On the Model Selection page, configure the evaluator:

FieldDescription
Evaluator ModelThe LLM that will judge your model's outputs
TemperatureControls output randomness (range: 0.0–1.0)
Top-PNucleus sampling probability (range: 0.001–1.0)
Max TokensToken limit for the evaluator's scoring output

Available evaluator models:

ModelBest for
Llama 3.1 8B InstructGeneral-purpose evaluation with strong instruction-following

Parameter guidance:

ParameterConservativeCreative
Temperature0.2 (deterministic)1.0 (varied)
Top-P0.1 (focused)1.0 (all tokens)
Max Tokens512 (short)1024 (detailed)

Click Next to proceed.


Step 5: Select the evaluation framework

On the Framework Selection page:

  1. Choose an evaluation framework that matches your task:

    FrameworkUse when
    Text SummarizationYour model generates summaries of documents
    General AssistantYour model handles general conversation or instruction-following
    Question AnsweringYour model answers factual or context-based questions
    Text ClassificationYour model classifies text into predefined categories
  2. Model Evaluation Prompt (optional): Provide additional context or instructions for the evaluator.

    • Example: Please ensure that the summarization does not introduce fabricated details.
  3. Select a result dataset where scores will be stored. Results are saved to a folder named after your job at the root of the selected EOS bucket.


Step 6: Review and launch

Review your configuration on the Summary page, then click Launch.

The job appears in the Manage Evaluation Jobs list. Processing time depends on dataset size and evaluator model selected.

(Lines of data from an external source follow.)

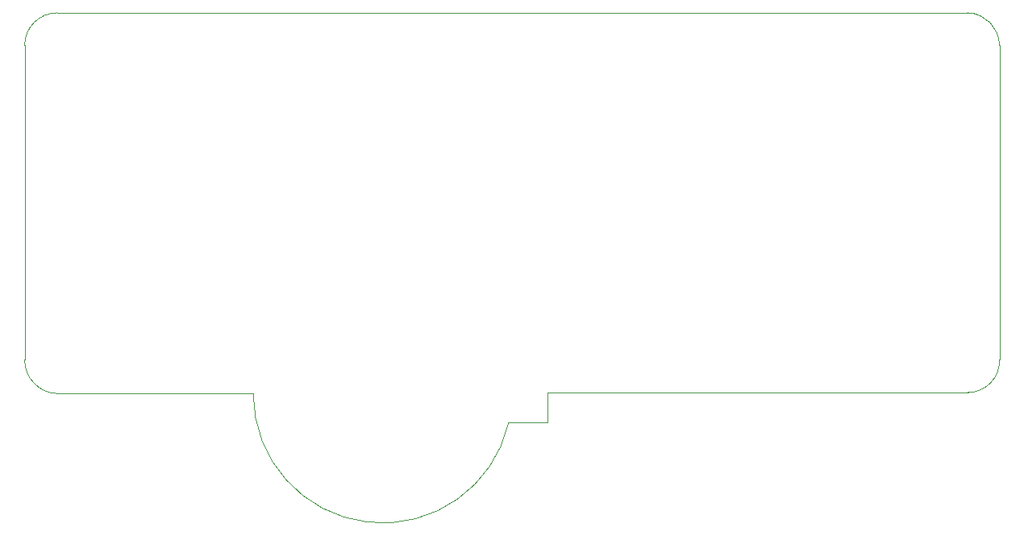
<source format=gm1>
%TF.GenerationSoftware,KiCad,Pcbnew,(5.1.10)-1*%
%TF.CreationDate,2021-12-15T16:43:02+05:30*%
%TF.ProjectId,SPVMD_V2.0,5350564d-445f-4563-922e-302e6b696361,rev?*%
%TF.SameCoordinates,Original*%
%TF.FileFunction,Profile,NP*%
%FSLAX46Y46*%
G04 Gerber Fmt 4.6, Leading zero omitted, Abs format (unit mm)*
G04 Created by KiCad (PCBNEW (5.1.10)-1) date 2021-12-15 16:43:02*
%MOMM*%
%LPD*%
G01*
G04 APERTURE LIST*
%TA.AperFunction,Profile*%
%ADD10C,0.050000*%
%TD*%
G04 APERTURE END LIST*
D10*
X153035000Y-99949000D02*
X153035000Y-103124000D01*
X149098000Y-103124000D02*
X149004002Y-103131616D01*
X153035000Y-103124000D02*
X149098000Y-103124000D01*
X197231000Y-99949000D02*
X153035000Y-99949000D01*
X200530560Y-96520094D02*
G75*
G02*
X197231000Y-99949000I-3299560J-126906D01*
G01*
X149004002Y-103131616D02*
G75*
G02*
X122174000Y-100076000I-13241002J3055616D01*
G01*
X101600081Y-100073734D02*
X122174000Y-100076000D01*
X101600081Y-100073734D02*
G75*
G02*
X98171000Y-96520000I126919J3553734D01*
G01*
X197230913Y-60073349D02*
G75*
G02*
X200533000Y-63500000I-126913J-3426651D01*
G01*
X98171000Y-63500000D02*
G75*
G02*
X101600000Y-60071000I3429000J0D01*
G01*
X200533000Y-63500000D02*
X200533000Y-96520000D01*
X101600000Y-60071000D02*
X197231000Y-60071000D01*
X98171000Y-63500000D02*
X98171000Y-96520000D01*
M02*

</source>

Step 7: Monitor and review results

Click on the job to view details:

TabWhat it shows
OverviewJob configuration, status, and resource details
EventsPod scheduling and container start events
LogsReal-time job logs to monitor progress or diagnose issues
Evaluation ResultsScores across the 4 framework-specific metrics

Next steps

  • Features — Explore all evaluation capabilities and framework metrics in detail.
  • FAQs — Troubleshoot common issues.